WHAT THE EXERCISE ASKS
Retype the passage on the Bahonar government word for word, between "The Government of" and "was prime minister.", inclusive.

TEXT SHOWN
= Abolished administration of Mohammad-Javad Bahonar (1981) =

The Government of Mohammad-Javad Bahonar was the second government of Iran after the Iranian Revolution. During that time, Mohammad-Ali Rajai was president and Mohammad-Javad Bahonar was prime minister.

==Rajai's Presidency==
On August 15, 1981, Rajai was elected as second president of Iran. He introduced Mohammad-Javad Bahonar as prime minister to parliament and parliament voted him. Rajai was the President of Iran for 15 days. On August 30, 1981, President Rajai held a meeting of Iran's Supreme Defense Council, along with Prime Minister Mohammad Javad Bahonar. Witnesses later stated that a trusted aide brought a briefcase into the conference room, setting it between the two leaders, then left. Another person opened the case, triggering a bomb that set the room ablaze and killed Rajai, Bahonar, and three others.

==Bahonar's Prime Ministership==
When Rajai became President on August 4, 1981, he chose Bahonar as his prime minister.

After Mohammad Beheshti was assassinated on June 28, 1981, Bahonar became the secretary-general of the Islamic Republic party, but he didn't last long in that position, nor in the position of Prime Minister, as he was assassinated after less than two months in these offices, along with Rajai and other party leaders, when a bomb exploded at his office in Tehran.

RECORDED INFORMATION
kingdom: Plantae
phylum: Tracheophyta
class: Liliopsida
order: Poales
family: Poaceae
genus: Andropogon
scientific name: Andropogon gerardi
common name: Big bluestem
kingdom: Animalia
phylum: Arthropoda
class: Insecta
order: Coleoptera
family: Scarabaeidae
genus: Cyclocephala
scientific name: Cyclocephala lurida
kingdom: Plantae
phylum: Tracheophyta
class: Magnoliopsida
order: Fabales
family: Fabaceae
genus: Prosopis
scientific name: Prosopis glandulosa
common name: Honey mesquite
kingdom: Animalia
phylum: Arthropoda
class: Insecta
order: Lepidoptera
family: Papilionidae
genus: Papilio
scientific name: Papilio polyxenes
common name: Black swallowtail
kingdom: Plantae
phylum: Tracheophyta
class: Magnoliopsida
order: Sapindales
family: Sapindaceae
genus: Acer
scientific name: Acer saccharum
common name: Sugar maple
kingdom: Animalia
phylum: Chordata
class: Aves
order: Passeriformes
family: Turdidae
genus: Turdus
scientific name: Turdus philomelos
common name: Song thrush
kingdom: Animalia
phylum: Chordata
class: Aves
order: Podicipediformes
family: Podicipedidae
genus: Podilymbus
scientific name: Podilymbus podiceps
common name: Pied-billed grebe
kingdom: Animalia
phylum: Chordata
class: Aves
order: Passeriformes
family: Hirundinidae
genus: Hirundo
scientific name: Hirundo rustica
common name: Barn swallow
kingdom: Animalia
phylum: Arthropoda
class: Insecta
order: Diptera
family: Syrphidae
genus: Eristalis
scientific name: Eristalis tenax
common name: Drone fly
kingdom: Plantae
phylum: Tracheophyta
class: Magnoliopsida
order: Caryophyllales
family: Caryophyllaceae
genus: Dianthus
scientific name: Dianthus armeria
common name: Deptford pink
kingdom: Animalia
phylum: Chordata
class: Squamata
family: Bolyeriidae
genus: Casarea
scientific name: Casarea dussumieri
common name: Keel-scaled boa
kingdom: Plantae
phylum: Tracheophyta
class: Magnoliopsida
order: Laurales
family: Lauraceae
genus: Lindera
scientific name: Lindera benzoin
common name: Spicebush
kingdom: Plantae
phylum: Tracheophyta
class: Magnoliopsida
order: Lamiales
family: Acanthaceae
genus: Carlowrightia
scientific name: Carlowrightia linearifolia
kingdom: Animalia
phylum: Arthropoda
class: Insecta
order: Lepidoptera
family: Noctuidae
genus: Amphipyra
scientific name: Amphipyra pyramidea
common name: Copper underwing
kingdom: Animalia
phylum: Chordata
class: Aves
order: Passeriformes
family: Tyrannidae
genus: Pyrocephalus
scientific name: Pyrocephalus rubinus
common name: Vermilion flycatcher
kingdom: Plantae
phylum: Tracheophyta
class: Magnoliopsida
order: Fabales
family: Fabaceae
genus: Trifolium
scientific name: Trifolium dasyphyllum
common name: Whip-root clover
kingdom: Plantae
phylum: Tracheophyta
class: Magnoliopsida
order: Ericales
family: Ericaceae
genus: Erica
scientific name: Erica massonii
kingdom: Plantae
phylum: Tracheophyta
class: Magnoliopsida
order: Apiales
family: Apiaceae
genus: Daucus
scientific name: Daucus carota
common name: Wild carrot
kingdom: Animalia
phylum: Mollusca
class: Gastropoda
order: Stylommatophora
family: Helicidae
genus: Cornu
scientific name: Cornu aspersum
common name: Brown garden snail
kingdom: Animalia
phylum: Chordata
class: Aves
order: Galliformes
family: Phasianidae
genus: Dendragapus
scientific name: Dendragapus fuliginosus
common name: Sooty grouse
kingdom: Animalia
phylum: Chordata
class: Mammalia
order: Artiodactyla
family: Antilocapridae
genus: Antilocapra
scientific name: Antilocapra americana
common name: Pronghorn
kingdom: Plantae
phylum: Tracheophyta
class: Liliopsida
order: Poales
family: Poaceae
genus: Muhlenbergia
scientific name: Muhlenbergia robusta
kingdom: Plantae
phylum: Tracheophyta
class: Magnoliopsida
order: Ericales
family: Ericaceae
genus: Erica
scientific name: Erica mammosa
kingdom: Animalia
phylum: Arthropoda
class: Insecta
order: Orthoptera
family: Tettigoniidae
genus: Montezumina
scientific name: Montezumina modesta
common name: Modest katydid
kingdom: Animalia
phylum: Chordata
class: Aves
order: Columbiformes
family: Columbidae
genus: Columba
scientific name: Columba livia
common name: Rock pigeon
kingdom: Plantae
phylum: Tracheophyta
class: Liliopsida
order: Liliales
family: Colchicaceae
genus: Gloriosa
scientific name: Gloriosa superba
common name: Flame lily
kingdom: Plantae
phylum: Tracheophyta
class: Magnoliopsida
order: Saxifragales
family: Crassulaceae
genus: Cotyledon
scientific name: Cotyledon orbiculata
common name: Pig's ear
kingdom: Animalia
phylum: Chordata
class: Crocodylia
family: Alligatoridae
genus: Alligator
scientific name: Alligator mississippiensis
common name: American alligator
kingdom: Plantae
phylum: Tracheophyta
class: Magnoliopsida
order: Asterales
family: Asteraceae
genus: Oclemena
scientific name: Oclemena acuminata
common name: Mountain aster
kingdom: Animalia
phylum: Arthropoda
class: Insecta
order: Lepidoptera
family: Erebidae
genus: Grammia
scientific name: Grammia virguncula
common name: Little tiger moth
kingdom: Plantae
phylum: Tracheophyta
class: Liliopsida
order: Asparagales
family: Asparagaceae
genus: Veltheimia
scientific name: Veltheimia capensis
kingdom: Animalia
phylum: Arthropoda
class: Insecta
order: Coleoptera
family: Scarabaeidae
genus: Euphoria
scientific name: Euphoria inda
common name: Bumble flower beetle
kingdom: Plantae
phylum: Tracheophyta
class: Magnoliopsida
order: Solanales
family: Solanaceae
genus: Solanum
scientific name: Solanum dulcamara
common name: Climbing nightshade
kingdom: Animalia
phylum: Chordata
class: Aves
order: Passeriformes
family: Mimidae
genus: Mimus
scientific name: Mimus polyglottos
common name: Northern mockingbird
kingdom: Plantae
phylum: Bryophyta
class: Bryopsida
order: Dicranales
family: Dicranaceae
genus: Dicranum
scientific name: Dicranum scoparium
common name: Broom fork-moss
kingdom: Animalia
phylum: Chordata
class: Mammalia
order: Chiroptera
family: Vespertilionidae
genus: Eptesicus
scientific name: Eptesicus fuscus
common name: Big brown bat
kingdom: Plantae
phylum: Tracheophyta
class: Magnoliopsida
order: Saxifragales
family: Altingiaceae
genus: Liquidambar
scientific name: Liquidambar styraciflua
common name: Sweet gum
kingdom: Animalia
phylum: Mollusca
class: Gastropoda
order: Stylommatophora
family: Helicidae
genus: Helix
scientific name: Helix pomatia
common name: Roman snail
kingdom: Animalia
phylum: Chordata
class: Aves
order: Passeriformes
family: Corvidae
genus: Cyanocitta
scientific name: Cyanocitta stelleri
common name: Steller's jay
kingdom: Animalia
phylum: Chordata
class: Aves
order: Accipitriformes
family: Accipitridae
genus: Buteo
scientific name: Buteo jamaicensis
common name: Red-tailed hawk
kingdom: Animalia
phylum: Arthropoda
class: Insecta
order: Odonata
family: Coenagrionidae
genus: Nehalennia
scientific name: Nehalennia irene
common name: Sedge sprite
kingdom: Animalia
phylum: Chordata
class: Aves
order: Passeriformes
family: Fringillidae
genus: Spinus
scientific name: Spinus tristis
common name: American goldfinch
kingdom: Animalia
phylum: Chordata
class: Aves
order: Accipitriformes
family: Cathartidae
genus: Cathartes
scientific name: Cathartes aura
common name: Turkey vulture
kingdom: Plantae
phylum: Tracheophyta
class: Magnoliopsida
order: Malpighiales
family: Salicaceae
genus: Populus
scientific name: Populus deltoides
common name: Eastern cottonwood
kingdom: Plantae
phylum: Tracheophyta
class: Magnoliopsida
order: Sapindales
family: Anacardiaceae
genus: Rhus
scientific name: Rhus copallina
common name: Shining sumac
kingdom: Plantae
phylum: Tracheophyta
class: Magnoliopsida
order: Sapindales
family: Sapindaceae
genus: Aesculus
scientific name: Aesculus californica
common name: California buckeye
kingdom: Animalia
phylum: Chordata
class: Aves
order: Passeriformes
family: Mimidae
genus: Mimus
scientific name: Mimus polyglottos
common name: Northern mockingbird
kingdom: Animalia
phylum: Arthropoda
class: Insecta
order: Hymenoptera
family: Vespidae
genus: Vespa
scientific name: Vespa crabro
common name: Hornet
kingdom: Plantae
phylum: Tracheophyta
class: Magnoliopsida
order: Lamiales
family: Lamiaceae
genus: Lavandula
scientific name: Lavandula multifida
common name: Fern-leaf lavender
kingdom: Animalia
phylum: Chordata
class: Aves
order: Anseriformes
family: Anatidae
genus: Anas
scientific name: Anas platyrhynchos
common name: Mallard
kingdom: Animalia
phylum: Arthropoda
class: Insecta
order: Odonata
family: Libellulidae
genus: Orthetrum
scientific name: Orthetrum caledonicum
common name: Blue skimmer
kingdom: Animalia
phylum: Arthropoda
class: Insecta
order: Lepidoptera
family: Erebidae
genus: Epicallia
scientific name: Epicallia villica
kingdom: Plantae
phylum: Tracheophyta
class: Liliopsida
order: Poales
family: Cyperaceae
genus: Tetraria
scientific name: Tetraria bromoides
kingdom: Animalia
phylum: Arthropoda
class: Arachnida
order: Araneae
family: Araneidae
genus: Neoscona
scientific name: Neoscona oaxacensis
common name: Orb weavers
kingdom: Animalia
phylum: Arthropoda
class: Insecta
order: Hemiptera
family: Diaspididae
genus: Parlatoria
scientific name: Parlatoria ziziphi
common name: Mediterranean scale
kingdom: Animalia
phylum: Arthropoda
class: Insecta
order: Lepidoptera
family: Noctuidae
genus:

OUTPUT OF THE EXERCISE
The Government of Mohammad-Javad Bahonar was the second government of Iran after the Iranian Revolution. During that time, Mohammad-Ali Rajai was president and Mohammad-Javad Bahonar was prime minister.